Today, Starbucks CEO Brian Niccol revealed his company’s $1 billion restructuring plan as part of its ongoing “Back to Starbucks” transformation.
The company’s latest cost-cutting strategy involves shutting down several North American coffee outlets and reducing staff.
In a lengthy press release to investors, Niccol said, “While we’re making good progress, there is much more to do to build a better, stronger, and more resilient Starbucks. As we approach the beginning of our new fiscal year, I’m sharing two decisions we’ve made in support of our Back to Starbucks plan. Both are grounded in putting our resources closest to the customer so we can create great coffeehouses, offer world-class customer service, and grow the business.”
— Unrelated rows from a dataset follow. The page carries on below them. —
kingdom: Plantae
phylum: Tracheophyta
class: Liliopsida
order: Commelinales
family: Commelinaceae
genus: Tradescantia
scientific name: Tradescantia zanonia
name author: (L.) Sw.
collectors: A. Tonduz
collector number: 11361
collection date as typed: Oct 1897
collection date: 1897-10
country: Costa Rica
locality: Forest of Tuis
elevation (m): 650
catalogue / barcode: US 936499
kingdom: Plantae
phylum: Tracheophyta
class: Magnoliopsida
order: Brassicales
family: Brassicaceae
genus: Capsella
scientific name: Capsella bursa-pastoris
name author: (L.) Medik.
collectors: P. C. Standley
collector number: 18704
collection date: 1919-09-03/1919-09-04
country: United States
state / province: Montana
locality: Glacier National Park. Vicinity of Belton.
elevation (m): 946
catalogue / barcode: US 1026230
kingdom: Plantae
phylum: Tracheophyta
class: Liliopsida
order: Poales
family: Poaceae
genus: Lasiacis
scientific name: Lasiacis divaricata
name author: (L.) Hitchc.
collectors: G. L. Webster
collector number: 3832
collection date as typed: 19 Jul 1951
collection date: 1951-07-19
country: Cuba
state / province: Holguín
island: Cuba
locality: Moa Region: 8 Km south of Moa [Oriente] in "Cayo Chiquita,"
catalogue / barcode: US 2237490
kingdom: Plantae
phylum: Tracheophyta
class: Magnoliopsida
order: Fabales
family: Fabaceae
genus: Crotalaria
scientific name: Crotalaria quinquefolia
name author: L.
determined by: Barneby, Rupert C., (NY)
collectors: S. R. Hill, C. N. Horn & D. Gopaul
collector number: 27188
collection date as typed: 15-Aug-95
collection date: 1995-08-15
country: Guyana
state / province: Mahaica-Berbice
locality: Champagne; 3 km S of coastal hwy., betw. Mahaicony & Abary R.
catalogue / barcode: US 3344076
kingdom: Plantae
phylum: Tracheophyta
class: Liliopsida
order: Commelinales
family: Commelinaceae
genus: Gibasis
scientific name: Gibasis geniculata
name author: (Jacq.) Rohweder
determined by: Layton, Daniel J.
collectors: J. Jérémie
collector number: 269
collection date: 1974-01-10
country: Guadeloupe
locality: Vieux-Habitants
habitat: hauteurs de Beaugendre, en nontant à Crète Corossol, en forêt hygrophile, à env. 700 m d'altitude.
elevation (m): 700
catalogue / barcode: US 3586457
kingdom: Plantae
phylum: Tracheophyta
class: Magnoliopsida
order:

“I shared earlier this year that we were carefully reviewing our North America coffeehouse portfolio through the additional lens of our Back to Starbucks plan… During the review, we identified coffeehouses where we’re unable to create the physical environment our customers and partners expect, or where we don’t see a path to financial performance, and these locations will be closed… Since we’ve already opened numerous coffeehouses over the past year, our overall company-operated count in North America will decline by about 1% in fiscal year 2025 after accounting for both openings and closures.”
“Despite the upcoming closures, the CEO says the ultimate goal is to increase the number of North American Starbucks locations in the near future. “We will end the fiscal year with nearly 18,300 total Starbucks locations – company operated and licensed – across the U.S. and Canada. In fiscal year 2026, we’ll grow the number of coffeehouses we operate as we continue to invest in our business. Over the next 12 months, we also plan to uplift more than 1,000 locations to introduce greater texture, warmth, and layered design.”
Niccol stated that approximately 900 non-retail employees will be laid off on Friday.
“I know these decisions impact our partners and their families, and we did not make them lightly. I believe these steps are necessary to build a better, stronger, and more resilient Starbucks that deepens its impact on the world and creates more opportunities for our partners, suppliers, and the communities we serve,” he concluded.
Starbucks shares fell slightly following the CEO’s announcement.